Lexis

                     AcronymaXtm

Power is knowledge.   Knowledge is information.   Information is language.

 
  Applications for AcronymaXtm
  Quick Examples
  Similar Systems
  How AcronymaXtm Works
  Performance, Dependencies, System Requirements
  Custom Features, Ports
  Evaluation & Licensing
  Source Licensing
  Support
  Integration
  Documentation

Applications for AcronymaXtm

AcronymaXtm brings your natural language processing applications one step toward real understanding of semantics of text. For any given plain text or HTML/XML stream of data, it returns acronym/definition pairs along with context information.

The two most common uses of AcronymaXtm are building databases of acronym/definition pairs and tagging acronym/definition pairs in linguistic corpora and user documents.

Quick Examples

Here are some of the acronym/definition correspondences AcronymaXtm can find:
Application Programming Interface (API),
(API) Application Programming Interface — the location order of acronym and its definition does not matter.

NYPD New York City Police Department — limited skips are allowed in definitions.

3DES Triple Data Encryption Standard,
3GPP 3rd Generation Partnership Project,
4H Head, Heart, Hands, Health,
G8 Group of Eight — digits are accounted for.

A&A Astronomy and Astrophysics — ampersands are okay.

MOR middle-of-the-road — compound words are okay and the case of words does not affect matching.

MOR stands for "middle-of-the-road" — explanatory constructs are ignored to an extent.

MSB Most Significant Bit;Most Significant Byte — multiple matches are fine.

D.A.R.P.A. Defense Advanced Research Projects Agency,
A/S/L Age, Sex, Language — embedded punctuation is okay.

How AcronymaXtm Works

AcronymaXtm:
—parses a source text into standalone tokens, where a token is one standalone word or a part of a compound word.
—assigns every token a type that identifies the possible role of the token in the source text.
—performs search for possible definitions in the vicinity (context window) of every acronym candidate token (such as 'PPP', 'M.A.S.H.', or '4WD'.)
—assigns confidence scores to the resulting matches and performs filtering to exclude matches with low confidence.
—returns matches and context information to your application through multiple callbacks.

Similar Systems

The Acrophile project (http://ciir.cs.umass.edu/irdemo/acronym) implements a similar approach to extracting acronyms from text and building a database of acronym/definition pairs. There is an online extraction demo. If we feed the above list of example acronym/definition pairs into Acrophile, here is what we get: Test Acrophile.

....

Aim: From the AcronymaXtm page, print everything from "D.A.R.P.A. Defense Advanced" down to "with low confidence.", word for word. The rows have no connection to the AcronymaXtm page.

Items stored from a collection
....

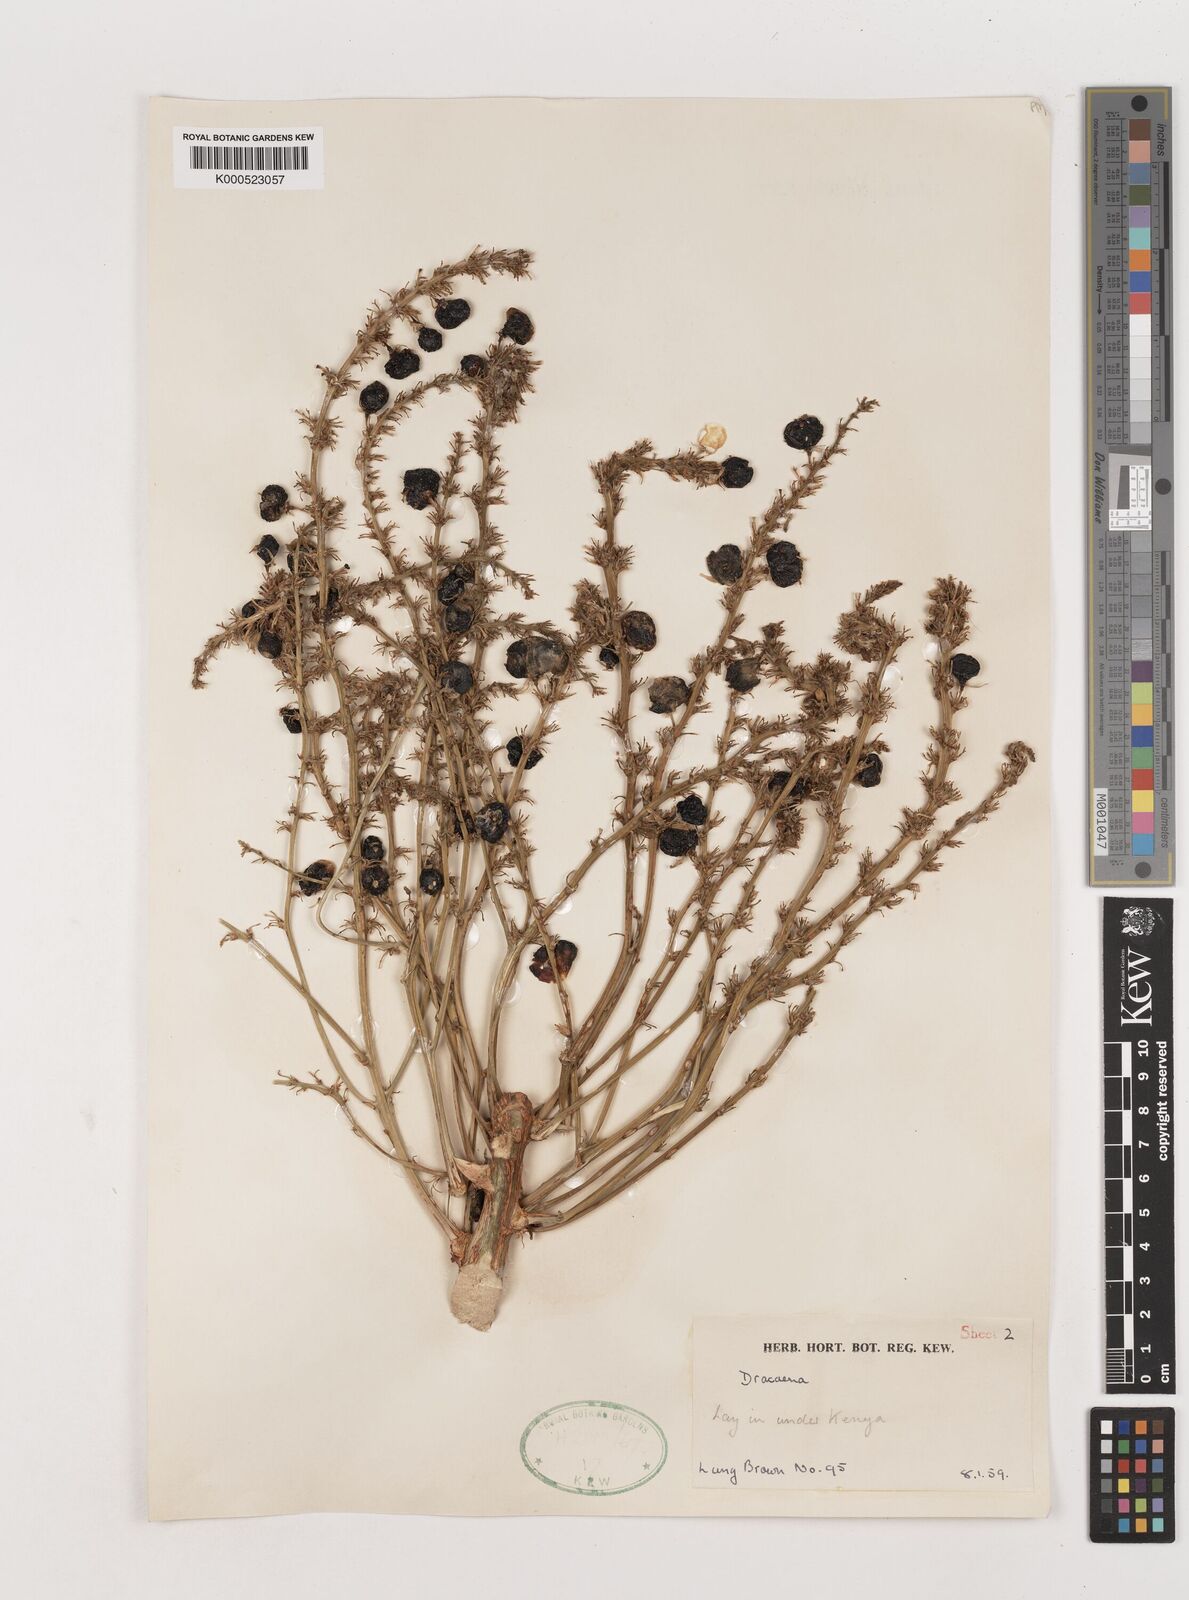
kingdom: Plantae
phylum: Tracheophyta
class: Liliopsida
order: Asparagales
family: Asparagaceae
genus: Dracaena
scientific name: Dracaena ellenbeckiana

....

Task answer:
D.A.R.P.A. Defense Advanced Research Projects Agency,
A/S/L Age, Sex, Language — embedded punctuation is okay.

How AcronymaXtm Works

AcronymaXtm:
—parses a source text into standalone tokens, where a token is one standalone word or a part of a compound word.
—assigns every token a type that identifies the possible role of the token in the source text.
—performs search for possible definitions in the vicinity (context window) of every acronym candidate token (such as 'PPP', 'M.A.S.H.', or '4WD'.)
—assigns confidence scores to the resulting matches and performs filtering to exclude matches with low confidence.